Merging networks

James_e · March 24, 2020, 11:49am

I have a network such as

class NeuralNet(nn.Module):

    def __init__(self):
        super(NeuralNet, self).__init__()
        self.fc1 = nn.Linear(10, 5)
        self.fc2 = nn.Linear(5, 2)
    def forward(self, x):
        x = nn.functional.relu(self.fc1(x))
        x = nn.functional.relu(self.fc2(x))
       
        return x

How can I do losses if i want to split them up? e.g



class Layer1(nn.Module):

    def __init__(self):
        super(NeuralNet, self).__init__()
        self.fc1 = nn.Linear(10, 5)
    def forward(self, x):
        x = nn.functional.relu(self.fc1(x)
        return x

class Layer2(nn.Module):

    def __init__(self):
        super(NeuralNet, self).__init__()
        self.fc2 = nn.Linear(5, 2)
    def forward(self, x):
        x = nn.functional.relu(self.fc2(x)
        return x

The only loss is from the final layer where it compares to a label.

How can you call .backward() on this?

ptrblck · March 25, 2020, 4:21am

You could just call these model in a sequential manner (same as in NeuralNet):

layer1 = Layer1()
layer2 = Layer2()

x = torch.randn(1, 10)
target = torch.randint(0, 2, (1,))

out = layer1(x)
out = layer2(out)

loss = criterion(out, target)
loss.backward()

James_e · March 25, 2020, 3:26pm

@ptrblck Will loss.backward() calculate the gradient for all parameters in layer 1 and layer 2?
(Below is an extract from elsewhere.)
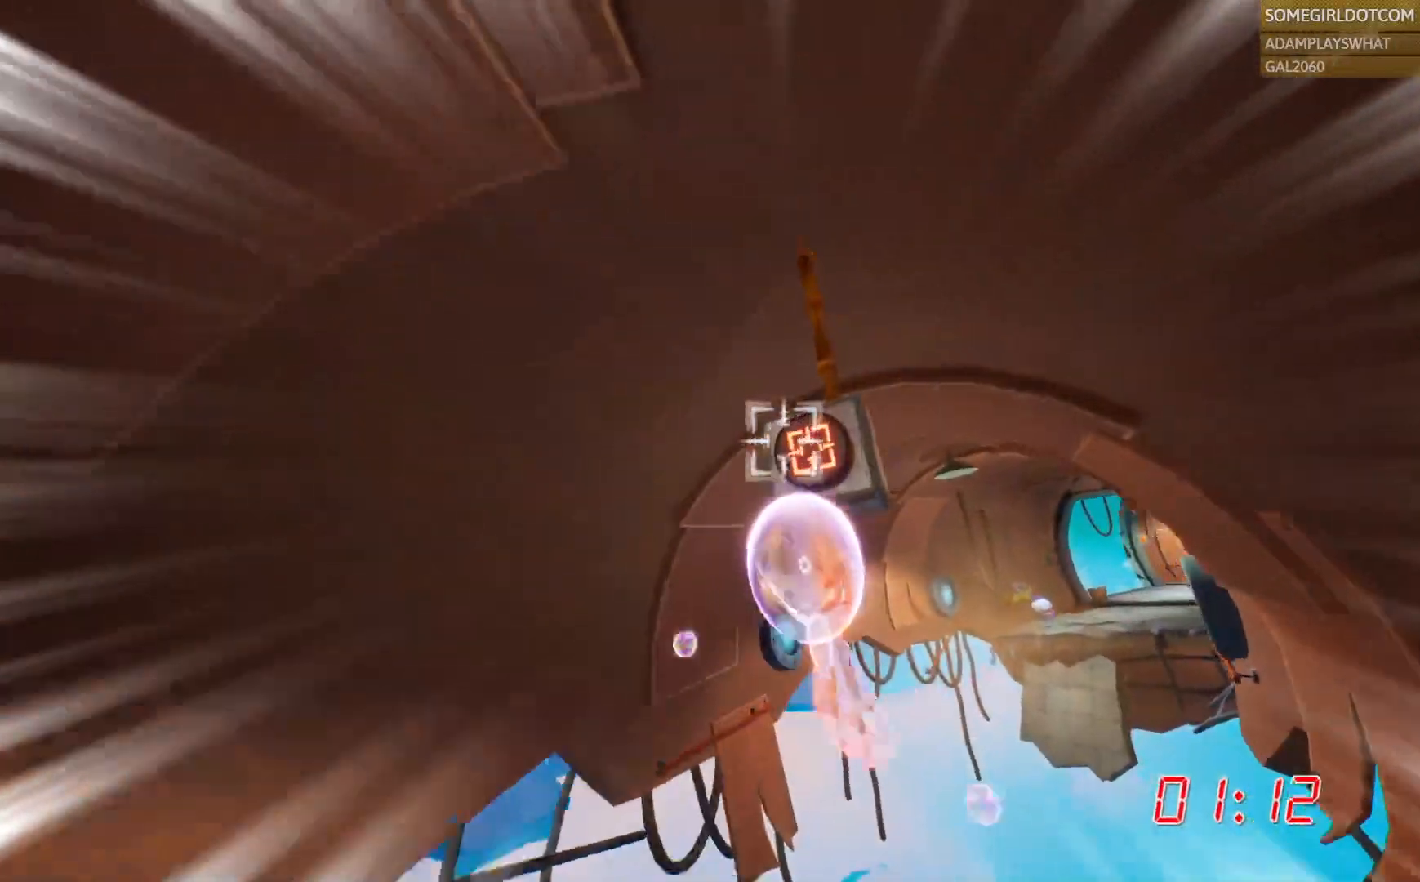
{"dt_ms": 500, "buttons": [], "left_stick": "center", "right_stick": "center", "events": [[133, "left_stick", "center"]]}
ptrblck · March 26, 2020, 1:55am

Yes, Autograd will track all operations and will make sure to compute the gradients for all used parameters.
You can treat “models” as a standard layer.
In fact, your custom models and PyTorch’s layers both derive from nn.Module, so you are able to chain models as you would do with layers.